▸ Description of the task
Your answer must contain each line of the data, copied exactly.

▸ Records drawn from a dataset
+---+

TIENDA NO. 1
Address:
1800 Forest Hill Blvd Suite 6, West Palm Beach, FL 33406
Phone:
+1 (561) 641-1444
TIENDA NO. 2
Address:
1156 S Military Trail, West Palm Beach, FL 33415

+---+

▸ Answer to this problem
TIENDA NO. 1
Address:
1800 Forest Hill Blvd Suite 6, West Palm Beach, FL 33406
Phone:
+1 (561) 641-1444
TIENDA NO. 2
Address:
1156 S Military Trail, West Palm Beach, FL 33415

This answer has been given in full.